▶ [抜粋]
かじた・たかあき 2015年にニュートリノ振動の発見でノーベル物理学賞を受賞。08年から東京大学宇宙線研究所長。60歳

基礎研究が軽んじられている。昔と比べ、お金が最低限しかかからない研究も、今はすべて競争的資金で始める。教員が自分たちの判断でやる研究ができなくなっている。

基礎研究の予算は科学研究費補助金(科研費)のなかで一番、金額が小さく、採択率も約30%しかない。このレベルだと、だれも知らないような研究を自前の発想で提案したときになかなか採択されない。はやりの研究のほうが有利だ。採択を狙って通りやすい研究に研究者がなびいてしまうことが問題だと思う。

▶ [提供情報]
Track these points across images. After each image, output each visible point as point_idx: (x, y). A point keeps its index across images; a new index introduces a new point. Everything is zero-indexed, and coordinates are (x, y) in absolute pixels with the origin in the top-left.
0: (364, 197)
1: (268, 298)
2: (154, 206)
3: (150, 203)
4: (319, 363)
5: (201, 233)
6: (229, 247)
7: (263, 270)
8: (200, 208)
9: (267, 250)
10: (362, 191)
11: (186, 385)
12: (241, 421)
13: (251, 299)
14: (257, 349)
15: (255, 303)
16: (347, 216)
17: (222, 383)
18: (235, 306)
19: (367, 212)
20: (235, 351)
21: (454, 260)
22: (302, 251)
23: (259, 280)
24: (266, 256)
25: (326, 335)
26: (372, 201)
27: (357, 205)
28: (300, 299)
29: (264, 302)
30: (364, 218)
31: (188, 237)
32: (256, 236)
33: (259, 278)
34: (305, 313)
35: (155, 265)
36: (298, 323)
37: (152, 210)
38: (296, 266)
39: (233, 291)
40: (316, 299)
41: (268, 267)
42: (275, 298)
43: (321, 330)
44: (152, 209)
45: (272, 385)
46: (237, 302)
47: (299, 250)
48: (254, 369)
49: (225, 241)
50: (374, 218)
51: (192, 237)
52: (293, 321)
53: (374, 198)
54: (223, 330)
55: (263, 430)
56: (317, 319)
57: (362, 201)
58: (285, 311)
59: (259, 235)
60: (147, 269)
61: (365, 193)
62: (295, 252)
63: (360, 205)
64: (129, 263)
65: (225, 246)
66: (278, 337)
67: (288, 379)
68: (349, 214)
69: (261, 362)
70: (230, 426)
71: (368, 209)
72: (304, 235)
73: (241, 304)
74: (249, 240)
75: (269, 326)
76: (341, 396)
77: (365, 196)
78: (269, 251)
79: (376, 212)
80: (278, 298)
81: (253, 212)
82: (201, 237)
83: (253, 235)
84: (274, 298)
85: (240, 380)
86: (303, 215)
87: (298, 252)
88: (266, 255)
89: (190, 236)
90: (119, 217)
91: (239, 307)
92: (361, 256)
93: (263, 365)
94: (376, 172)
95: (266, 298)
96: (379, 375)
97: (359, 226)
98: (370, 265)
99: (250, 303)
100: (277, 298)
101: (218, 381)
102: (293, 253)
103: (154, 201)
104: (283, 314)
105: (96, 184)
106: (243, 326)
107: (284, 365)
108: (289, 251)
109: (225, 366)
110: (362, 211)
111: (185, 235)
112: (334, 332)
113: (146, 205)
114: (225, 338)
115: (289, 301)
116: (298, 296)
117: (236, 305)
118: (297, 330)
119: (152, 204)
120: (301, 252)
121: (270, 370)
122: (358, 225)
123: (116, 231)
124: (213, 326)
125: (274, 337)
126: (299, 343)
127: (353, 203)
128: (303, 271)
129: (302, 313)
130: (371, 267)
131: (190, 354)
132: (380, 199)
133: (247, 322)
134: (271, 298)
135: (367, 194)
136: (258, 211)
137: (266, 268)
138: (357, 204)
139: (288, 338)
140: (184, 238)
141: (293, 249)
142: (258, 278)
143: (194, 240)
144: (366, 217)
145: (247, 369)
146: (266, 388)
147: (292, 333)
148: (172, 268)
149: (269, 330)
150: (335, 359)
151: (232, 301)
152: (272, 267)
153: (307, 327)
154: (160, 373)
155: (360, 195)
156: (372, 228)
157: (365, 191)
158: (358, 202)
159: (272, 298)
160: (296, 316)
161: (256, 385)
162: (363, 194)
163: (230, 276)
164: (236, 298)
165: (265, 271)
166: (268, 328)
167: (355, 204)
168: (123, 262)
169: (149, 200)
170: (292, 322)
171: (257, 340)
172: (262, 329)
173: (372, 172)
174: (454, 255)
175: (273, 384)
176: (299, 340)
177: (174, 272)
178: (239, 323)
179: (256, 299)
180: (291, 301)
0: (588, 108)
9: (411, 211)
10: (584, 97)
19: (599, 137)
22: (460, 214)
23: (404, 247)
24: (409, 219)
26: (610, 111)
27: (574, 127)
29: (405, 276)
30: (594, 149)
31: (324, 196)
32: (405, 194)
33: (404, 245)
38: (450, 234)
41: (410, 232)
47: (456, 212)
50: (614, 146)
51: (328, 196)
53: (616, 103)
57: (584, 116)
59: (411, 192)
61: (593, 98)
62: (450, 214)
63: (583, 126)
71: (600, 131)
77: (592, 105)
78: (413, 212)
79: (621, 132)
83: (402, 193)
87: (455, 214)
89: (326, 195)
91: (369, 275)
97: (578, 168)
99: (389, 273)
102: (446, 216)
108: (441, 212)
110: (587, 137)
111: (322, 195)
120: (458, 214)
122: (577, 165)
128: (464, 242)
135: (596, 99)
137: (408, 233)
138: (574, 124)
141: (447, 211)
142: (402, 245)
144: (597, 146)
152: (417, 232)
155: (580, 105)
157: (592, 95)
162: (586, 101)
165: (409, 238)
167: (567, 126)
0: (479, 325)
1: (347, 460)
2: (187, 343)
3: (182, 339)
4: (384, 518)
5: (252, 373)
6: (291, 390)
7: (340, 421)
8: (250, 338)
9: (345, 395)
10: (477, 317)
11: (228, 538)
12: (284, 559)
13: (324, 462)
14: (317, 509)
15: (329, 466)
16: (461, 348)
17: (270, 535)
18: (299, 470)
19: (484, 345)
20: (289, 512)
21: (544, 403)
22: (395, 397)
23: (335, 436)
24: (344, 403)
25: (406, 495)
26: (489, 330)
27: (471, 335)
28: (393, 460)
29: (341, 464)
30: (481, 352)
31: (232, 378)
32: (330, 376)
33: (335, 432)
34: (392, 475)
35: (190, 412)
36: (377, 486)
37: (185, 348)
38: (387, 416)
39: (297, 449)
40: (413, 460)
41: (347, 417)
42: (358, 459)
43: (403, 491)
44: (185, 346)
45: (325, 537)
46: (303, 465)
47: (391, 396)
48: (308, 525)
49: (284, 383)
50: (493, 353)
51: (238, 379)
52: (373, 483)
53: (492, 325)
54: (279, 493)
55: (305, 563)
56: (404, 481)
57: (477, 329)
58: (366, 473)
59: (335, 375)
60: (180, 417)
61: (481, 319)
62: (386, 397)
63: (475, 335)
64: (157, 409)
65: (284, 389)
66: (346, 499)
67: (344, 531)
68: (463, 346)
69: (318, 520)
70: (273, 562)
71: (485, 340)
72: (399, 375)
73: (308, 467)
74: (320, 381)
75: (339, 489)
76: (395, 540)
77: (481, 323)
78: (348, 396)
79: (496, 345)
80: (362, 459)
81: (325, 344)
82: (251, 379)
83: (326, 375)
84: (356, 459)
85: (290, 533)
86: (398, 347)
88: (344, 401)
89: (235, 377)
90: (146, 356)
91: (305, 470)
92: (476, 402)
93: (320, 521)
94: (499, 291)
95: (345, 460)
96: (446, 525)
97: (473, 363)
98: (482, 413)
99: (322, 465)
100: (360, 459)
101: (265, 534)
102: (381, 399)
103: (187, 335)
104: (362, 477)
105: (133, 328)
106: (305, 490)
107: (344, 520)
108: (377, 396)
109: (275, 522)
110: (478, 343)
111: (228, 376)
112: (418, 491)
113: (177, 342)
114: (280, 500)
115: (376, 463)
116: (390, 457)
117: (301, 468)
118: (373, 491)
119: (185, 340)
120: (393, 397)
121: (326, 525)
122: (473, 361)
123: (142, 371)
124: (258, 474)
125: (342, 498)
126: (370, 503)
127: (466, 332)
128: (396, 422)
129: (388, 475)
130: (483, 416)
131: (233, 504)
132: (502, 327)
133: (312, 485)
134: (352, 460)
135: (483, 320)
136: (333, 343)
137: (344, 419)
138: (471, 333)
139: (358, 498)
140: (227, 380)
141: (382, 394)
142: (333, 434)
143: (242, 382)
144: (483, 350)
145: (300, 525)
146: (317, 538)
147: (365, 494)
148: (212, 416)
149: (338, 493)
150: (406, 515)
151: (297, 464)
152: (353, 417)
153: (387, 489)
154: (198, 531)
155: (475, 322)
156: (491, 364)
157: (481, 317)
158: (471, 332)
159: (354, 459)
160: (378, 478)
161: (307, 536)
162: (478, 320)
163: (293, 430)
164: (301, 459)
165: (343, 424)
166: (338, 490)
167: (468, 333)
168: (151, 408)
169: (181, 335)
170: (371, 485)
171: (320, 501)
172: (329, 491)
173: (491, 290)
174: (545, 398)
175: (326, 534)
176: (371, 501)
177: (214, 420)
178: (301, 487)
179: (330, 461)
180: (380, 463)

▶ [要件 1]
基礎研究の予算についての抜粋を、二文に要約してください。
▶ [要件 2]
基礎研究の予算についての抜粋を、「かじた・たかあき 2015年」を含むところから書き始め、「てしまうことが問題だと思う。」で終えてください。その際、「研究者」を「科学者」に置き換えてください。
▶ [要件 3]
基礎研究の予算についての抜粋の続きを、最後の文の後から書き継いでください。
一覧は使わなくても構いません。

▶ [回答 1]
基礎研究が軽んじられており、お金がほとんどかからない研究も今はすべて競争的資金で始めるため、教員が自分たちの判断で研究できなくなっている。科研費のなかで基礎研究の予算は最も小さく、採択率も約30%しかないので、独自の発想の研究は採択されにくく、研究者が通りやすいはやりの研究になびいてしまうことが問題だと述べている。

▶ [回答 2]
かじた・たかあき 2015年にニュートリノ振動の発見でノーベル物理学賞を受賞。08年から東京大学宇宙線研究所長。60歳

基礎研究が軽んじられている。昔と比べ、お金が最低限しかかからない研究も、今はすべて競争的資金で始める。教員が自分たちの判断でやる研究ができなくなっている。

基礎研究の予算は科学研究費補助金(科研費)のなかで一番、金額が小さく、採択率も約30%しかない。このレベルだと、だれも知らないような研究を自前の発想で提案したときになかなか採択されない。はやりの研究のほうが有利だ。採択を狙って通りやすい研究に科学者がなびいてしまうことが問題だと思う。

▶ [回答 3]
運営費交付金の削減は、研究者が余裕をもって研究に取り組む土壌を急激に痩せ細らせた。日本として基礎的、学術的研究を重要視するのであれば、運営費交付金は増やさなければならない。現実的でないとしても、運営費交付金を削った分、芽を出す研究を広くできるように科研費で補填することが最低限必要だ。

国は「大学が外部資金をとってこい」と言うのだろうが、基礎的な研究はいくら頑張ってもうまくいかない。日本は国内総生産(GDP)世界3位。そういう国の責任としてはやがてイノベーションに結びつくと予想される研究だけでなく、もう少し広い、人類の知的財産を大きく拡大する研究にも一定量の研究資金を投じなければならない。

大きなくくりでの科学技術予算が減っているわけではないとしても、日本の研究力は急激に落ちている。お金の使い方が間違った方向にいっている証しだ。

運営費交付金の削減で何が一番問題になったかというと、各大学が生き残るために助教のポストをどんどん減らしたことだ。若い研究者がポストにつけず、任期制の特任助教のようなその場しのぎの形でやっている。若い人材育成への負の影響がものすごく大きい。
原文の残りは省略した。